Neil Sproston

Personal information
- Full name: Neil Robert Sproston
- Date of birth: 20 November 1970 (age 54)
- Place of birth: Dudley, England
- Height: 6 ft 2 in (1.88 m)
- Position(s): Forward

Youth career
- 1986–1988: Birmingham City

Senior career*
- Years: Team / Apps / (Gls)
- 1988–1990: Birmingham City / 1 / (0)
- 1990: Alvechurch
- 1990–1991: Armitage 90
- 1991–1992: Oldswinford
- 1992–199?: Dudley Town
- –: Gornal Sports
- 1993–1994: Lye Town

= Neil Sproston =

English footballer

Neil Robert Sproston (born 20 November 1970) is an English former professional footballer who played in the Football League for Birmingham City.

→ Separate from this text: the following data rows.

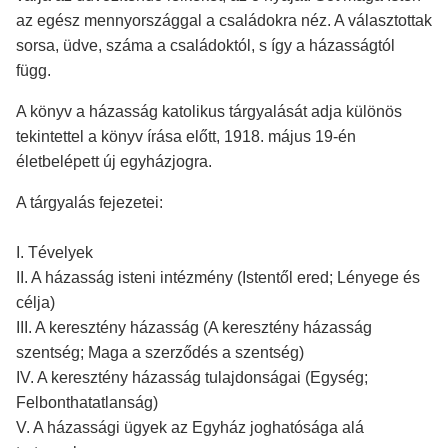
az egész mennyországgal a családokra néz. A választottak
sorsa, üdve, száma a családoktól, s így a házasságtól
függ.
A könyv a házasság katolikus tárgyalását adja különös
tekintettel a könyv írása előtt, 1918. május 19-én
életbelépett új egyházjogra.
A tárgyalás fejezetei:
I. Tévelyek
II. A házasság isteni intézmény (Istentől ered; Lényege és
célja)
III. A keresztény házasság (A keresztény házasság
szentség; Maga a szerződés a szentség)
IV. A keresztény házasság tulajdonságai (Egység;
Felbonthatatlanság)
V. A házassági ügyek az Egyház joghatósága alá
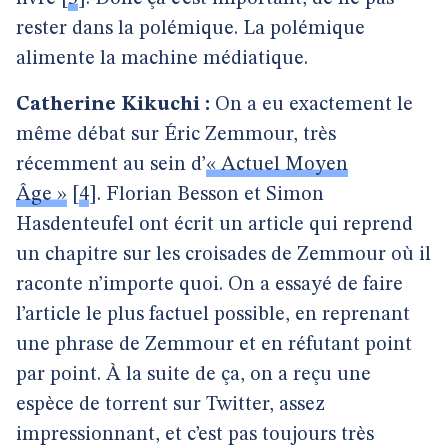
rester dans la polémique. La polémique
alimente la machine médiatique.
Catherine Kikuchi :
On a eu exactement le
même débat sur Éric Zemmour, très
récemment au sein d’
« Actuel Moyen
Âge »
[
4
]
. Florian Besson et Simon
Hasdenteufel ont écrit un article qui reprend
un chapitre sur les croisades de Zemmour où il
raconte n’importe quoi. On a essayé de faire
l’article le plus factuel possible, en reprenant
une phrase de Zemmour et en réfutant point
par point. À la suite de ça, on a reçu une
espèce de torrent sur Twitter, assez
impressionnant, et c’est pas toujours très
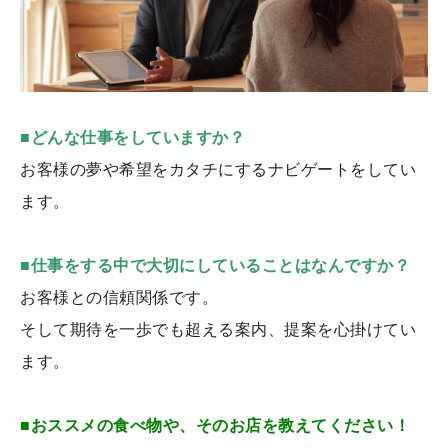
■どんな仕事をしていますか？
お客様の夢や希望をカタチにするナビゲートをしてい
ます。
■仕事をする中で大切にしていることはなんですか？
お客様との信頼関係です。
そして期待を一歩でも超える案内、提案を心掛けてい
ます。
■おススメの食べ物や、そのお店を教えてください！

Sproston was born in Dudley, West Midlands. When he left school in 1986, he joined Birmingham City as a YTS trainee, and turned professional two years later. With fellow forwards Tony Rees, Andy Kennedy and Steve Whitton unavailable, Sproston, still a trainee, was given a place on the substitutes' bench for the Second Division game at home to Middlesbrough on 24 October 1987, four weeks before his 17th birthday. He came into the game as the second substitute used, to replace John Trewick, and marked his debut by receiving a head wound which needed stitches. At the time he was the second-youngest player (behind Trevor Francis) to appear for Birmingham's first team. In the youth team Sproston was tried in a variety of positions, ending up playing in midfield, but never played for the first team again. Released at the end of the 1989–90 season, he went on to play for a number of non-league teams in the West Midlands area.